Cuando Aramucia salió con bien del asunto, la Dama le ofreció su mano de uñas largas y manicuradas, alabastrinas, sin ningún esmalte, para que subiera a ella como un pajarito domesticado. La deidad puso sus diminutos pies en las falanges cadavéricas de la Doña, sudando un perfume frío y pimentado que hizo picar las fosas nasales de su anfitriona. Lucrecia reprimió un estornudo tras otro, y acarició con la punta de uno de sus dedos la pelusa durazna del rostro de la niña: algunas proporciones se modificaron en su cuerpo al solo contacto de su dermis mágica; se le pusieron rígidos los pezones y se le hincho la vulva oscuramente mamífera, rezumando un blanquecino humor acre que comenzó a gotear de la esterilla del banco en que pasaba la mayor parte del tiempo. Sintió deseos de lamer el hada, de pasarle a todo lo largo la áspera lengua; Aramucia temblaba frente a su cara de hiena. Y viendo peligrar su integridad metafísica, decidió utilizar, contra la concupiscencia creciente de la bruja, un arma específica de las de su especie, y de la que sólo podía valerse una vez en la vida: morirse.

Claro que se trataba de un deceso temporario, pero lo mismo había sus riesgos. Cuando la Dama decidió tomarla, empuñarla finalmente como a un lingam, para entregarse al placer con ella, al sabotaje del quietismo que aquejaba sus horas horribles, Aramucia cayó redonda, una cosa blanda en la rodilla de la vieja. Inmediatamente su color y su textura de durazno viraron al nervado verde de lo rarefacto; y su perfume de pera silvestre entre las manos del que sueña se transformó en el de un escualo descompuesto en un cuarto pequeño. Lucrecia se tapó la nariz, ofendida, aquello era repugnante, quiso arrojarlo de sí, pero fragmentos mucilaginosos se adherían al canto de su mano. Reculó cayó de espaldas con todo y silla, el hedor era insoportable; hizo abrir todas las ventanas y se retiró a sus aposentos sin comer los especímenes que ya estarían crocantes en la freidora, tenía el estómago revuelto.

Minutos después los pegotes de hada se transformaron en pulvísculos verdemetalizados que flotaban morosamente en el aire viciado y fétido que salía de la casa por los amplios ventanales; y ya bajo la radiación de las estrellas que cintilaban fuera, las partículas se unieron, se trenzaron y reconstituyeron un hada intacta, que sólo despertó del trance, posándose como una hoja de arce bajo una mata de aloe cuyas flores anaranjadas habían sido arrancadas con crueldad, una vez que el procedimiento estuvo completo; oyó el bosque rumoroso, se puso en pie y caminó trastabillando un poco, sin entender del todo qué era aquél expediente nuevo de resucitar de entre lo destinado al olvido más completo de todas las memorias al mismo tiempo. Algunos metros más allá asistió a la apertura de una magnolia entre las oscuras petrolíferas hojas de su árbol, y recordó algo, pudo acordarse, una especie de secreto; aspiró profundamente y con los ojos cerrados, el perfume de ese fantasma albo; sonrió con una dulzura inaudita, tan bellamente, tan apenas que algunas estrellas olvidaron sus revoluciones milenarias y se clavaron sin estruendo en la tierra húmida del sereno; como semillas se clavaron, semillas de las que nadie podría aseverar si surgirían estrafalarias y monstruosas guías, ni si germinaría alguna vez algo. Después de todo no tiene importancia saberlo.

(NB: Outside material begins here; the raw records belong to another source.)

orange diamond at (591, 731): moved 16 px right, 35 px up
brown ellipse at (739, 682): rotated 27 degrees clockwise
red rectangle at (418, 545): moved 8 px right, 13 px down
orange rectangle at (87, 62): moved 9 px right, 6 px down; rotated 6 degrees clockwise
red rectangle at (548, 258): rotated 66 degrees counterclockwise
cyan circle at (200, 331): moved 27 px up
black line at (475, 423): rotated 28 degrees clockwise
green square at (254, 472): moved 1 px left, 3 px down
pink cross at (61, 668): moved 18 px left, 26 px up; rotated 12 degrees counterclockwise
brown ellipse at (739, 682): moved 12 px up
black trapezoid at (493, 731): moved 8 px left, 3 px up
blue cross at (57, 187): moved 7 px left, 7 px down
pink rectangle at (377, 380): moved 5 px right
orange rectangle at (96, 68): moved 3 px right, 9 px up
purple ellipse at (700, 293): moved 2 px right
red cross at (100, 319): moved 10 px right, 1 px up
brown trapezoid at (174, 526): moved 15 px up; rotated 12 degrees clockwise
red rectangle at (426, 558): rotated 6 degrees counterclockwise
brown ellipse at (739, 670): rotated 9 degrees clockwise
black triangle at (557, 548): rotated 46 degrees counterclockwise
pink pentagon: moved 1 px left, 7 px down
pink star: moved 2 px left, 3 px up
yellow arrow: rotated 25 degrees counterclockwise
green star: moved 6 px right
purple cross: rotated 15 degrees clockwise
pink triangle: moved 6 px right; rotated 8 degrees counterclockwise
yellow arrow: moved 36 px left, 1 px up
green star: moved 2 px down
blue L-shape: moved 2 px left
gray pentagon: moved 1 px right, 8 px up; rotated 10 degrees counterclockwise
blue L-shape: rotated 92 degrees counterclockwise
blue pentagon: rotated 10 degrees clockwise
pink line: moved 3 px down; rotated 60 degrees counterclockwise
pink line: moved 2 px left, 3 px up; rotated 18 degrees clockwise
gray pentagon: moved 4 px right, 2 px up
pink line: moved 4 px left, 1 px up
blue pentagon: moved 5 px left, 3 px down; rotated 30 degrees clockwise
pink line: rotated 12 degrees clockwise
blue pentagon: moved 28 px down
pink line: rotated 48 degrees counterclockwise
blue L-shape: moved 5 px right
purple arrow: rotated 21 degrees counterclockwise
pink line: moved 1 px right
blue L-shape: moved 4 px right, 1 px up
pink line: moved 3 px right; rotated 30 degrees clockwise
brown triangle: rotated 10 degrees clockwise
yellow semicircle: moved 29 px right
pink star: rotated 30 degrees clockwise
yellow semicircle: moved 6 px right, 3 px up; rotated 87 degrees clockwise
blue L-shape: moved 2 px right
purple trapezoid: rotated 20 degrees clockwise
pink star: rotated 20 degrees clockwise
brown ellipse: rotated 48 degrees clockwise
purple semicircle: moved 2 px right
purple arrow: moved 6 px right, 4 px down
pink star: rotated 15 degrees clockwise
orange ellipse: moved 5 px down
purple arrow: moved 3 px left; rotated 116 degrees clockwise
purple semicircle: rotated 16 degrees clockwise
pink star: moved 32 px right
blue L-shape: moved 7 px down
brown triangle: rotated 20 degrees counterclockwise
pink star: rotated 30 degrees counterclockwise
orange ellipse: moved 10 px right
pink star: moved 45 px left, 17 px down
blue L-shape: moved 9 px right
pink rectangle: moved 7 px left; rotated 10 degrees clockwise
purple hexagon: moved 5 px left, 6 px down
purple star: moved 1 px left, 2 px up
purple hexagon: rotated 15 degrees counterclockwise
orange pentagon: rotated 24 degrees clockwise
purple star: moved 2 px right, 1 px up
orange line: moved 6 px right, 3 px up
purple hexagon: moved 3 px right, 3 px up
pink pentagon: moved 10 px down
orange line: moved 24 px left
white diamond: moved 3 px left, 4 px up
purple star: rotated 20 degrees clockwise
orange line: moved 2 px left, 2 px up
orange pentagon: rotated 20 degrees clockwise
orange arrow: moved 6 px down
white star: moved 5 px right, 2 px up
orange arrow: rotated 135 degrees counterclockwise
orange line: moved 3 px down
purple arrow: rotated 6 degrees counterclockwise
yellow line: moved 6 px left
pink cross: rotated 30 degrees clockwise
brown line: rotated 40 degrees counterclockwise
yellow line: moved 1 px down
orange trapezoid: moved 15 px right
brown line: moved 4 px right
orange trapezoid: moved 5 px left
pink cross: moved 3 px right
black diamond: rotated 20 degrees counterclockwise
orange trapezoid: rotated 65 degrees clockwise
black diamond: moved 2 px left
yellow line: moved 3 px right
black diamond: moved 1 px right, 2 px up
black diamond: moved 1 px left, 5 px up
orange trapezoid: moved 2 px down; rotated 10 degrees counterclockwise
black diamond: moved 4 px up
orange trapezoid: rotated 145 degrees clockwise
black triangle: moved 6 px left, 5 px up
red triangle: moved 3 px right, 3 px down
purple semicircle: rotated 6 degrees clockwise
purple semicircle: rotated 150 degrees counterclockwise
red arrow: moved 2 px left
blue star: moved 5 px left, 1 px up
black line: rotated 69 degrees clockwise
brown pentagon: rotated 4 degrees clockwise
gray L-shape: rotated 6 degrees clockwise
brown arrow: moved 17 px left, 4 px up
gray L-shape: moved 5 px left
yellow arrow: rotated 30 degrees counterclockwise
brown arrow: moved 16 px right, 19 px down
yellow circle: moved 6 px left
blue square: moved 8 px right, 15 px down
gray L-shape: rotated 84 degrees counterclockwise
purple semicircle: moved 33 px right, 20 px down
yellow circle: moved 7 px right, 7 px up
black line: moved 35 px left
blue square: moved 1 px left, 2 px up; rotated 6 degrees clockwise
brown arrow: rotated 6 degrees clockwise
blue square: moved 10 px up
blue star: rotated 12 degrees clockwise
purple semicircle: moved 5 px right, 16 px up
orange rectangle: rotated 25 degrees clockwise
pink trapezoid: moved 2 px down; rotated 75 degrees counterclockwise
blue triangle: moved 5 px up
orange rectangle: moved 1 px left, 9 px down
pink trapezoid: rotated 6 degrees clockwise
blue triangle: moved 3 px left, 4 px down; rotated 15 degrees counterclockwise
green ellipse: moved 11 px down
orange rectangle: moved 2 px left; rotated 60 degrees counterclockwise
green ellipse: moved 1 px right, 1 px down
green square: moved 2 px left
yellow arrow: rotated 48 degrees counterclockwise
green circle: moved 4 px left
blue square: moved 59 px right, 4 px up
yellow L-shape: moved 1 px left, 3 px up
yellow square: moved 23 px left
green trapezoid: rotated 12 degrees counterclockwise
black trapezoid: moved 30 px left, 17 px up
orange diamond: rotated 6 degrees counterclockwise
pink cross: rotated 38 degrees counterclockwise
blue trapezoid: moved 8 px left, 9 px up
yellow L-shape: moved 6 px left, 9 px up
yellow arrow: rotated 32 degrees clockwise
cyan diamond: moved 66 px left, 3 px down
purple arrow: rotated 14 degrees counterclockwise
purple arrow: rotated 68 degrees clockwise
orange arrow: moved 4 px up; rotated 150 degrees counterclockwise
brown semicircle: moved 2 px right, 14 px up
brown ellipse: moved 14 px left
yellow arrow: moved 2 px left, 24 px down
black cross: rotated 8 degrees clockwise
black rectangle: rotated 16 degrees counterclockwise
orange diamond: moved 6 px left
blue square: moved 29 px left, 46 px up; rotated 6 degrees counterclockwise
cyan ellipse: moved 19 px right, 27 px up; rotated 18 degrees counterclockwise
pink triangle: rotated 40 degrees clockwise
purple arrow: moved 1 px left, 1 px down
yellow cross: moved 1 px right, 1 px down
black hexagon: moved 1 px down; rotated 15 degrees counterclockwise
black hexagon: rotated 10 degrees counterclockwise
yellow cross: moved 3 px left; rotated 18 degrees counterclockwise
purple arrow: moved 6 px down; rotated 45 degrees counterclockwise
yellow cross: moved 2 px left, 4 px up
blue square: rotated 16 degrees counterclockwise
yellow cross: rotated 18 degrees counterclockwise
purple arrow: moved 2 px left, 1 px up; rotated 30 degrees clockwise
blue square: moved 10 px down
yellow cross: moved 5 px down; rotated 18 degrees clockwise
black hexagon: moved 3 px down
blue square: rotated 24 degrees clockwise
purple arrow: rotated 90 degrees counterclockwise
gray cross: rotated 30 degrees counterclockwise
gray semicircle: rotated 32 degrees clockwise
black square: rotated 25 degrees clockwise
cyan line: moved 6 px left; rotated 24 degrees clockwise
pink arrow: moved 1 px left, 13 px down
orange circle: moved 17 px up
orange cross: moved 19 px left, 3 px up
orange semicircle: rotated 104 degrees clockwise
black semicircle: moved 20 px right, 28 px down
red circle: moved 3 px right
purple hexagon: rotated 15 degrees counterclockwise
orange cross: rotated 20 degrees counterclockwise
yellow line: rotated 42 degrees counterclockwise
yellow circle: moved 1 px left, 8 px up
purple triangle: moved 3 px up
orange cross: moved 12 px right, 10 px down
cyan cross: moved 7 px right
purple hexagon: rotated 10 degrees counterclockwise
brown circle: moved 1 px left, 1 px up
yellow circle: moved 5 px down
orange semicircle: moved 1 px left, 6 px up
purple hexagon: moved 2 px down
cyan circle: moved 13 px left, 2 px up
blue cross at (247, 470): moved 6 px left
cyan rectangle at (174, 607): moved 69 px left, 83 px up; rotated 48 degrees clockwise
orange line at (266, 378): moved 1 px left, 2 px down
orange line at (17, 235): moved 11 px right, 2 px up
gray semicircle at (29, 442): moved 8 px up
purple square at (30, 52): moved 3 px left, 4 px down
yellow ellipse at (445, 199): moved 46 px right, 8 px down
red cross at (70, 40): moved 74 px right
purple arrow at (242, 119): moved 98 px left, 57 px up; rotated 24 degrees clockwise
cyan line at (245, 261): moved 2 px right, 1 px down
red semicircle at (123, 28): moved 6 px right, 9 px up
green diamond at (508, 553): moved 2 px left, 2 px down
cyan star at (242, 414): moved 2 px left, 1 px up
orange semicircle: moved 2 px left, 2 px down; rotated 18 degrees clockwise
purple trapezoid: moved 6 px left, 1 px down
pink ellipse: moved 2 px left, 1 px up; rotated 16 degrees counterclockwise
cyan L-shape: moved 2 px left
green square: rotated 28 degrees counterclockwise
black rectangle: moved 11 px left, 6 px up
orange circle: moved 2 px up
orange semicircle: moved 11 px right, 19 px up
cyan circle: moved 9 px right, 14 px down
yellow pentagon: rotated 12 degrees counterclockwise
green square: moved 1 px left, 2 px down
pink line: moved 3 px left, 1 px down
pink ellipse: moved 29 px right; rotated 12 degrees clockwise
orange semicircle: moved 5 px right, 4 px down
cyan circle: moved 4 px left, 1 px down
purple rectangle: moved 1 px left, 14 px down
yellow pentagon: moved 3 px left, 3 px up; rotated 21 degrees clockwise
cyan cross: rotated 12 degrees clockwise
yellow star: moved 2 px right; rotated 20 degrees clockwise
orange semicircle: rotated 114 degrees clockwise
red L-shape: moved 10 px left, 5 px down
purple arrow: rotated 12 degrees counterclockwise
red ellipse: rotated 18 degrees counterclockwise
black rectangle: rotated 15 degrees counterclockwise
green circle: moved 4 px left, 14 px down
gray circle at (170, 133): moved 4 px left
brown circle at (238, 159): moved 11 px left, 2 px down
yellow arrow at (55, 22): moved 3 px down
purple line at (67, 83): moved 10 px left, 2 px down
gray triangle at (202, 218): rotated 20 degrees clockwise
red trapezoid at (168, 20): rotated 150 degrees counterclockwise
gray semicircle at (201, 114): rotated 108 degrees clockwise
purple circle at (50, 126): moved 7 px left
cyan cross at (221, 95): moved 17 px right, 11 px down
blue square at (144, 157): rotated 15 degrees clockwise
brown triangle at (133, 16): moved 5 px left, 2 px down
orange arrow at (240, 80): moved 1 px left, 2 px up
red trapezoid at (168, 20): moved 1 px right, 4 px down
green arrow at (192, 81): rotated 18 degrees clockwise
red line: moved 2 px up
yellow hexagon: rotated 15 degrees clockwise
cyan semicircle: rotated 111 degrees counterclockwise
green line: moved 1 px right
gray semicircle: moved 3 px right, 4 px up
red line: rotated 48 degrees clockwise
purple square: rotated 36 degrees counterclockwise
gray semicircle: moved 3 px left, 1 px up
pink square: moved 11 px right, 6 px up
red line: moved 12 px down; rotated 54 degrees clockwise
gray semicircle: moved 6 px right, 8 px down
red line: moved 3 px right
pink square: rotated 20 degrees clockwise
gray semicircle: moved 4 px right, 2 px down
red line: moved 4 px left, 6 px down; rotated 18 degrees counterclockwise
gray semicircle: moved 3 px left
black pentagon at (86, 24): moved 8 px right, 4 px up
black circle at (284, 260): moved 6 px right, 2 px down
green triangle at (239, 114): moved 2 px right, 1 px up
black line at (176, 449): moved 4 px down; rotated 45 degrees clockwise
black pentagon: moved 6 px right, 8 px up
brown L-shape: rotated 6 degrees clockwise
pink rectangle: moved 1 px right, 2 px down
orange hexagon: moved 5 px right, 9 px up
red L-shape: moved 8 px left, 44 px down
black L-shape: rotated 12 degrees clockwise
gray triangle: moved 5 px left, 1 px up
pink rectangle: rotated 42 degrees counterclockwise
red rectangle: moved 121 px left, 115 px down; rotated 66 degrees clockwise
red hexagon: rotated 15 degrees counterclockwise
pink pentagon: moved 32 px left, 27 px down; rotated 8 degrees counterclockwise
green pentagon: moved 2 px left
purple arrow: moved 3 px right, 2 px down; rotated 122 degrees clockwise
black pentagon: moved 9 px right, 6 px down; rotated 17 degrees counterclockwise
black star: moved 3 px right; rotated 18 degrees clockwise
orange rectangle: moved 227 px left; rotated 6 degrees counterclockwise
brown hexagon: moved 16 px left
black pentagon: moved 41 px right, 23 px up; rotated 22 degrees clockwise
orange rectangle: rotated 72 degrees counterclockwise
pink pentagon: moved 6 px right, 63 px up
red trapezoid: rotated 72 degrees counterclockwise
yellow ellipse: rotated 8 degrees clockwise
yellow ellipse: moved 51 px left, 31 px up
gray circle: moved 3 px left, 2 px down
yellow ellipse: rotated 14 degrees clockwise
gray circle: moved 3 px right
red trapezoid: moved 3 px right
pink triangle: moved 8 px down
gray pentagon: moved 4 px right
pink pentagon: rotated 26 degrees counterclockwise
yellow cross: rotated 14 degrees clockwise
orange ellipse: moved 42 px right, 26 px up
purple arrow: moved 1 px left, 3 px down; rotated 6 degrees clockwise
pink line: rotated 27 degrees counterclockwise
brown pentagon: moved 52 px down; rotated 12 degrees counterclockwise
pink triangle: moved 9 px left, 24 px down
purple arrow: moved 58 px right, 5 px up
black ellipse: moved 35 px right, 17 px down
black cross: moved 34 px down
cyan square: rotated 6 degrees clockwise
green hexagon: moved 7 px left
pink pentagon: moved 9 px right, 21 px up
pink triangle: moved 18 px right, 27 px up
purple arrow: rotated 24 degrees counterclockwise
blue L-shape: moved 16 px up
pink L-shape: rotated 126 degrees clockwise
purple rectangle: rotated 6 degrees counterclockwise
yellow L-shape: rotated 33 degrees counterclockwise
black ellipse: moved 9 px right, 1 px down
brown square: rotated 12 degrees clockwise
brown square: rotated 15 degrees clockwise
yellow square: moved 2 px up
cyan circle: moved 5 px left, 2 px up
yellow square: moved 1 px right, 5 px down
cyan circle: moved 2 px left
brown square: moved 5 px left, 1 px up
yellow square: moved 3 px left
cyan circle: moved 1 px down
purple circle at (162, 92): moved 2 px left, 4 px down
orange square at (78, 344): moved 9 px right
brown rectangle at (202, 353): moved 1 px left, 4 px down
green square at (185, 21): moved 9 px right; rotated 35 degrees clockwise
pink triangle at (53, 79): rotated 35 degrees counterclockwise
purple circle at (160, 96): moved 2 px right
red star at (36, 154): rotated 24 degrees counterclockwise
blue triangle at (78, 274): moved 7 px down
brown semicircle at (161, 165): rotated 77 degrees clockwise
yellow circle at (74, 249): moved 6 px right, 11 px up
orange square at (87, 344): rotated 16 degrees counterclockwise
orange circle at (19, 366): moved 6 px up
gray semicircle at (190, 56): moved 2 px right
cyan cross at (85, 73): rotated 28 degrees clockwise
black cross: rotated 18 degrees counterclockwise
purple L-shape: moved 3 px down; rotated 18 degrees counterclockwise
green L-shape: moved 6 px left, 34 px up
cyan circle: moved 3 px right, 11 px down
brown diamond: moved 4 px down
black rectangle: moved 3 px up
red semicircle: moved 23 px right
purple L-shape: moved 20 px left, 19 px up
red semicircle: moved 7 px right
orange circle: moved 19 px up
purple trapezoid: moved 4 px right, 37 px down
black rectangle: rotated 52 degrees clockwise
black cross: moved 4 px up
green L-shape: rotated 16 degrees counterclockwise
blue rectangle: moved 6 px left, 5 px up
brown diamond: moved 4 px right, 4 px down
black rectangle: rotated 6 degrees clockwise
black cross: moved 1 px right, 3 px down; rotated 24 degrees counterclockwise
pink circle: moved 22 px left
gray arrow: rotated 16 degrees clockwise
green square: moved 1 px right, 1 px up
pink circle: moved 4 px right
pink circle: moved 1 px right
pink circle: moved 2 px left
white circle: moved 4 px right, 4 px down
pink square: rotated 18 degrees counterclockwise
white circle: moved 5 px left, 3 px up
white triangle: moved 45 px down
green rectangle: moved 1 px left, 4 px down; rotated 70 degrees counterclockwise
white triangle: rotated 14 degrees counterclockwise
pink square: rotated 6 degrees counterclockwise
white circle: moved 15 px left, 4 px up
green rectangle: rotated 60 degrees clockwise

Yo por las dudas formulé mi deseo, estaba cansado y como está al cumplirse puedo confiarlo a los que acaso leen esto, cada uno en su propio presente: y fue qué este desgobernado relato se terminara, llegando a buen puerto, sea lo que sea que quiera decir eso.

De todo, me quedo con la sonrisa de Aramucia resucitada, al final, casi puedo tocarla con este dedo, ¿ven?